• **GIVEN PASSAGE**:
※


  2. A biofuel supply basis for aircraft would help as well. Research for new flight energy sources should probably be a priority.

  3. These measures are neat, if you get into nerd mode and forget how dire and urgent the carbon problem is. They’re nibbling at the edges, at best.

    The days of cheap, commoditized air travel have to end. Traveling from coast to coast should be as expensive and rare as it was before the invention of the jetliner, unless these planes can suddenly be rendered 90% more efficient.

    There is no more unnatural act than getting into a 100-ton metal tube for five hours and being gingerly deposited on the opposite coast. We’ve come to regard it not as normal, but as a birthright. Birthright-think is inherently destructive. It is an explicit abandonment of perspective.

  4. catman306 says:

    Solar powered blimps wouldn’t be as fast as jets, but could transport many travelers on middle to short flights without carbon pollution.

  5. Tom Bennion says:

    “These measures are neat, if you get into nerd mode and forget how dire and urgent the carbon problem is. They’re nibbling at the edges, at best.”

    Agreed. Stories like this should be required to also spell out the expected efficiency gains in terms of EROEI, otherwise they are just greenwash.

    In a recent British survey people only 18% supported unrestricted flying “even if it harms the environment”

    Time to work on attitude change, not aerodynamics.

  6. dhogaza says:

    “There is no more unnatural act than getting into a 100-ton metal tube for five hours and being gingerly deposited on the opposite coast.”

    that’s why they’re switching to composites!

    Snark aside, air traffic isn’t going away, all wishing aside. Nibbling at the edges of the problem is better than doing nothing.

    Boeing’s 787 is 70% more fuel efficient than its original 707. That’s partly due to the lighter composite construction, partly due to improvements in engine design (modern high-bypass jet engines are much more efficient than older jet engines).

    Another big improvement in efficiency will come when the aircraft control system is modernized so that point-to-point routing can become the norm.

※

• **EXTRACTED INFORMATION**:
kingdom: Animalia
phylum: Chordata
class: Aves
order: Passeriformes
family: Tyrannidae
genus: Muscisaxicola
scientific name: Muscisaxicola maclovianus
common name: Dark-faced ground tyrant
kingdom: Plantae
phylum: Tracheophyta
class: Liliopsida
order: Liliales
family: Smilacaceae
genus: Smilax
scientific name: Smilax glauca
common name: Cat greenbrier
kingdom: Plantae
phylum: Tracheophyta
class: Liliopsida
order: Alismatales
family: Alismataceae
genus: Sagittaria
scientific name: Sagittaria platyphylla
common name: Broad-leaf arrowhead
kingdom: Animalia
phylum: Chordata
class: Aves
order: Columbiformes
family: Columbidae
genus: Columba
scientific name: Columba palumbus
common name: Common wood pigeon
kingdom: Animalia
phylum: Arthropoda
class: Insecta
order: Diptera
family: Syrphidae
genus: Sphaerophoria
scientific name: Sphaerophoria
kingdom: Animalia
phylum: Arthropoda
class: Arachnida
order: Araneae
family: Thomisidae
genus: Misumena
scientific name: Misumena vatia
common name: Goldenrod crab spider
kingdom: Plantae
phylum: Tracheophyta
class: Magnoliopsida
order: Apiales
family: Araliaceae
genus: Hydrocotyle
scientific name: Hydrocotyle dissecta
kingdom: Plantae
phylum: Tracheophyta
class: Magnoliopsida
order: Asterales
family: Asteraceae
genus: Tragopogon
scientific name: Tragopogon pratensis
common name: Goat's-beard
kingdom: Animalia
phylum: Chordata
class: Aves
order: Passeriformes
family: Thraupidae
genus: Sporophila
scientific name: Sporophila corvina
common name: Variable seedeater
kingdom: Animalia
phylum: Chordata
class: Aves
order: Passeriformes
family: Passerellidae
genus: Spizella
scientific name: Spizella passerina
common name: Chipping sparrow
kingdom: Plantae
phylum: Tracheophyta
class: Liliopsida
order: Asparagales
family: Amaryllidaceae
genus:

※

• **EXERCISES**:
• A. Answer these questions using the air travel comment thread:
(i) What share of people in the recent British survey supported unrestricted flying "even if it harms the environment"?
(ii) By how much is Boeing's 787 more fuel efficient than its original 707?
(iii) What does catman306 propose for carrying travelers on middle to short flights without carbon pollution?
• B. Output the stretch of the air travel comment thread from "2. A biofuel" through "90% more efficient.", word for word.
The records come from a different source than the air travel comment thread.

• **ANSWERS TO THE EXERCISES**:
• A.
(i) 18%
(ii) 70%
(iii) Solar powered blimps

• B.
2. A biofuel supply basis for aircraft would help as well. Research for new flight energy sources should probably be a priority.

  3. These measures are neat, if you get into nerd mode and forget how dire and urgent the carbon problem is. They’re nibbling at the edges, at best.

    The days of cheap, commoditized air travel have to end. Traveling from coast to coast should be as expensive and rare as it was before the invention of the jetliner, unless these planes can suddenly be rendered 90% more efficient.